• [TASK DESCRIPTION]: Please copy out every one of the rows below word for word, changing nothing.
*****
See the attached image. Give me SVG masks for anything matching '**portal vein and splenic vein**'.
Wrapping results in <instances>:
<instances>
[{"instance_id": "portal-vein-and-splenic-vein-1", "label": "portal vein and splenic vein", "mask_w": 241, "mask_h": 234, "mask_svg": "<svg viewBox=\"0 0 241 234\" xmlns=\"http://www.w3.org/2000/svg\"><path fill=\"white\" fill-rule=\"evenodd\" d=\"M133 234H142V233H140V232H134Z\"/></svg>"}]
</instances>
*****
• [EXERCISE ANSWER]:
See the attached image. Give me SVG masks for anything matching '**portal vein and splenic vein**'.
Wrapping results in <instances>:
<instances>
[{"instance_id": "portal-vein-and-splenic-vein-1", "label": "portal vein and splenic vein", "mask_w": 241, "mask_h": 234, "mask_svg": "<svg viewBox=\"0 0 241 234\" xmlns=\"http://www.w3.org/2000/svg\"><path fill=\"white\" fill-rule=\"evenodd\" d=\"M133 234H142V233H140V232H134Z\"/></svg>"}]
</instances>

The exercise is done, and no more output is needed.